Surely, you have seen these nasty paper prints of pieces of art that adorn the walls of public spaces. They are normally old advertising posters for former exhibitions, and you would see the name of the painter (in this case 'GUSTAV KLIMT' [captalised, centralised, of course] with the locations of the exhibition in far smaller letters nestling beneath (New York ~ London ~ Shoeburyness). This print was in a frame that would have made the Mona Lisa seem dowdy, but here is the best bit. It has hung on that spot for longer than that wall had in fact been there; so long that the only colour that could be percieved was turquoise. The reds were darker turquoise and the golds and yellows lighter turquoise. Sunbleached almost nearly to death, this image was a mere shadow (albeit a turquoise shadow) of its former self. That it was arbitarily hung at an angle about eleven feet off the ground didnt help.

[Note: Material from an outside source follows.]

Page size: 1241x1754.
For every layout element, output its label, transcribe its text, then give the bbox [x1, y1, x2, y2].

I pondered this image for some time. It was created, in its orginal form, with love and passion. It was meant to add to the world, and once it surely did. Good old Gus (with Bavarian beard) likely spent years perfecting this painting, and I was left with one rather alarming thought ...

...is this how the world sees the Church these days?

Sunday, 20 December 2009

The first step

I am writing this, not because I particularly want to, but because I have a niggling sense that I ought to. I am not sure that I have anything to say, not of any value at any rate, and I am also not entirely confident that the bilge from my ruminations is worth paddling in.

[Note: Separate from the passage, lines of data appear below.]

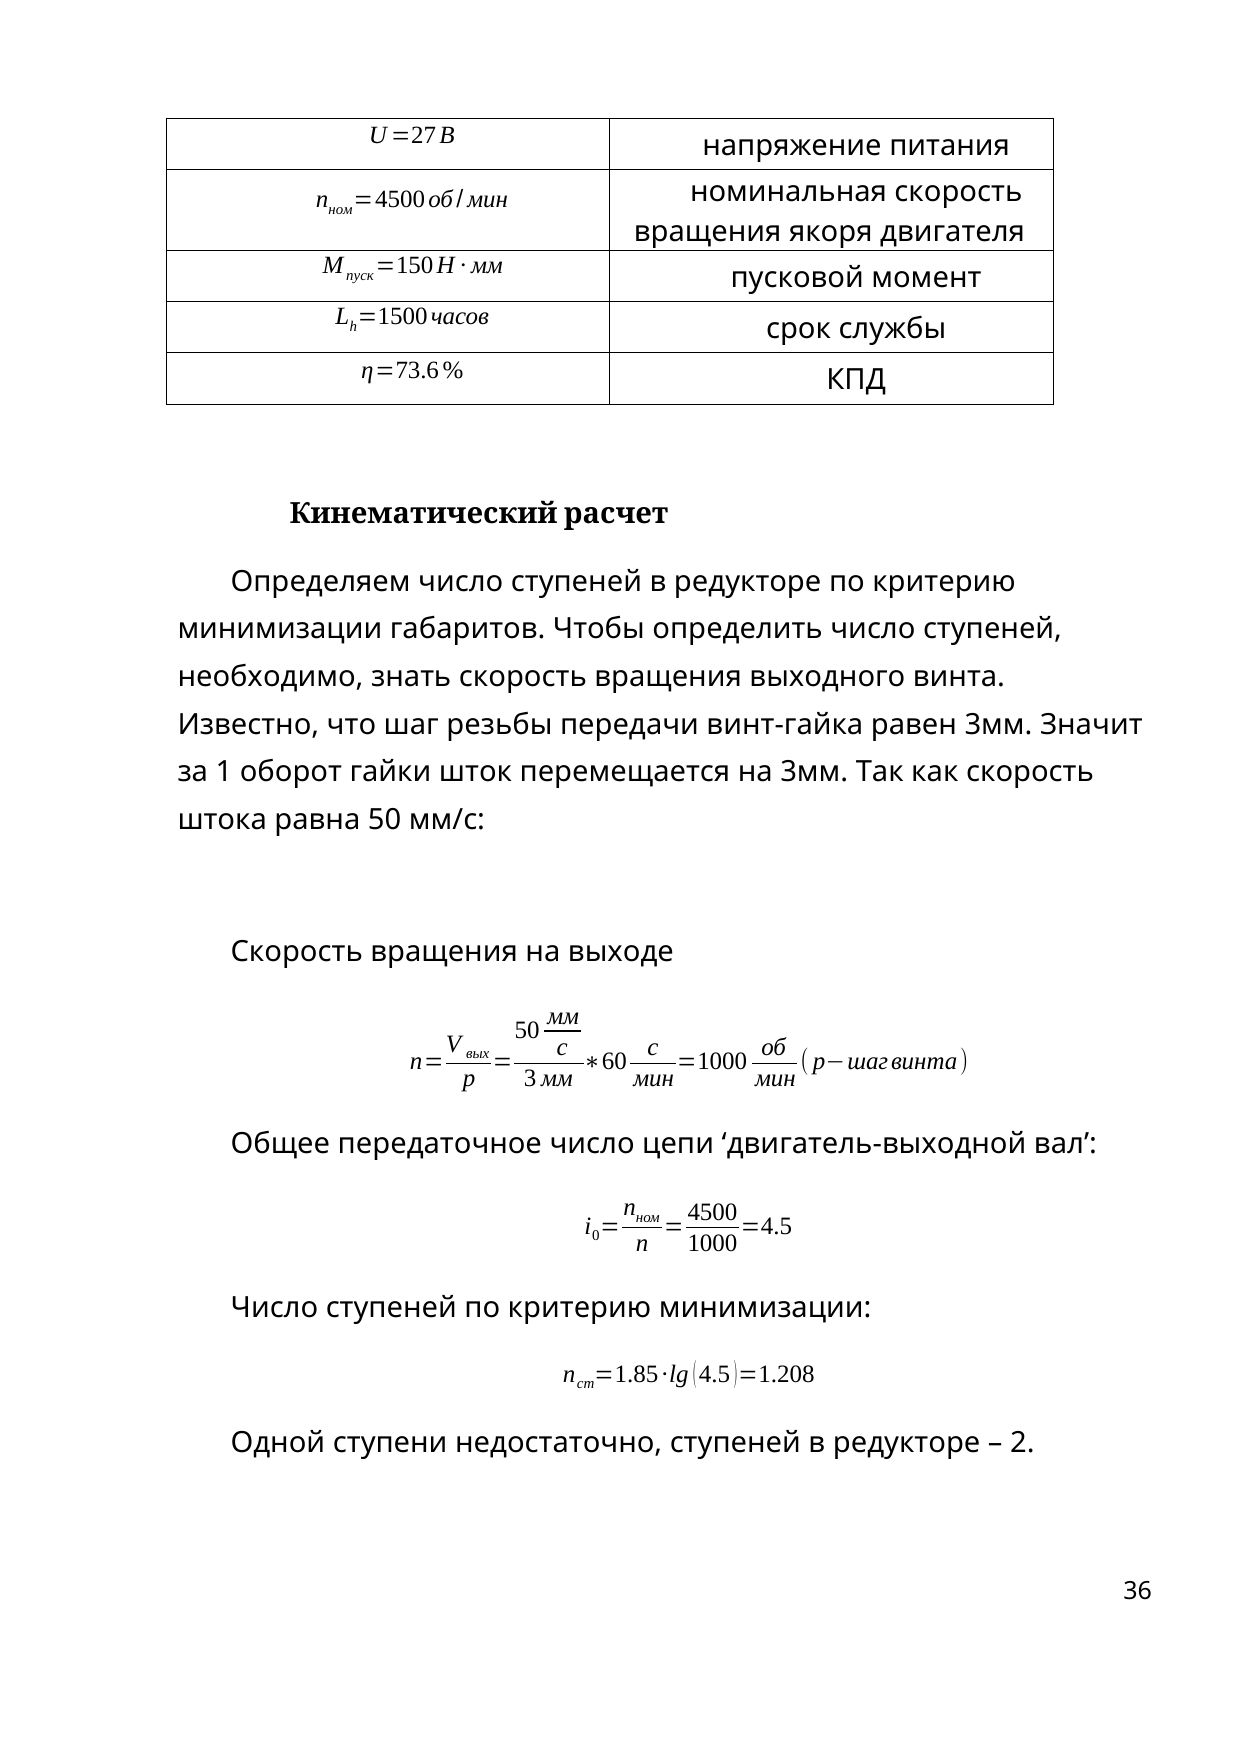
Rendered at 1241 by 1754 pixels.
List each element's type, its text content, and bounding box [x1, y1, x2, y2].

text Скорость вращения на выходе [177, 930, 1147, 970]
table_cell [167, 302, 609, 352]
table_cell пусковой момент [610, 251, 1053, 301]
text Общее передаточное число цепи ‘двигатель-выходной вал’: [177, 1122, 1147, 1162]
subtitle Кинематический расчет [236, 497, 1152, 531]
table_cell напряжение питания [610, 119, 1053, 169]
table_cell [167, 119, 609, 169]
table_cell [167, 353, 609, 403]
table_cell [167, 170, 609, 250]
text Число ступеней по критерию минимизации: [177, 1286, 1147, 1326]
text Одной ступени недостаточно, ступеней в редукторе – 2. [177, 1422, 1147, 1461]
table_cell КПД [610, 353, 1053, 403]
text Определяем число ступеней в редукторе по критерию минимизации габаритов. Чтобы определить число ступеней, необходимо, знать скорость вращения выходного винта. Известно, что шаг резьбы передачи винт-гайка равен 3мм. Значит за 1 оборот гайки шток перемещается на 3мм. Так как скорость штока равна 50 мм/с: [177, 560, 1152, 838]
table_cell срок службы [610, 302, 1053, 352]
table_cell [167, 251, 609, 301]
table_cell номинальная скорость вращения якоря двигателя [610, 170, 1053, 250]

If you are reading this, and you are not me, then you might be a little curious as to who I am. Well, I am David Cloake, resident of Aylesbury in Buckinghamshire (in England [optimistic hope of international readers]). I am an ordained priest in the Church of England, having been so for a few months now. I am married to a wonderful woman called Jo, known to me simply as 'Jo', and we have twin daughters, Jessica and Rebekah. I am sure that I will talk about them later, so will not test your patience here.

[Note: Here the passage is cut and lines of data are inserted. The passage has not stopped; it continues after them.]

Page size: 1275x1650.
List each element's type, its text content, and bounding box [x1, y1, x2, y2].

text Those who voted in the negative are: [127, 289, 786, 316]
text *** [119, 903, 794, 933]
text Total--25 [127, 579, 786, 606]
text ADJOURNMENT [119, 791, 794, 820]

I refer to myself as the Vernacular Curate for the simple reason that I am a normal 'bloke'. When not affecting a Vicar Voice, I can have a mouth like a sewer, exuding the considered opinions from my overly cynical mind. I get annoyed more than I ought (and you will discover this soon enough), rant at a whim and I like a pint of Beer (beer, mind - not chemical yellow stuff in green bottles from a fridge, that is not beer).

Hobbies ... nah, no time, what with the kids and 'The Ministry' - (apply your own orchestral embellishment whenever I say 'The Ministry', then feel daft for doing so, as you will be the only one so doing). I used to Paraglide, play squash, sleep, have time for me, have time for prayer; all in the past and I will re-acquaint myself with them all in retirement.

So, I am religious. I will talk a lot about religious things. Why? Not sure really. I don't know who I am writing to, but the link will land on the Parish website, so the Curate ought to say some things that sound moderately religious. I believe in the God of the Trinity and am a follower of Jesus Christ. My leanings in terms of practice could be best described as catholic, ritualisitic, Sacramental, but with less fussiness of late (I think that I need more sleep to appreciate fussiness; now I just get moody about it). I have ceremonial OCD, so please put that chair back, and I like my music pre-Neanderthal (I do not own a Matt Redman album, but I can tell that you are impressed that I know the name).

Those of you who have never written a blog, and until ten minutes ago that included me, you might wonder why this feels decidedly odd. I am writing to a void at the moment. If you have got this far, then you might be willing to carry on with this with me. I will appreciate your company as we come to the Christmas of 2009 and the anticipation of a new calendar year. I will write periodically, not daily, as I have a life that needs me in it, but maybe I will work out a routine and something worthwhile in the meantime.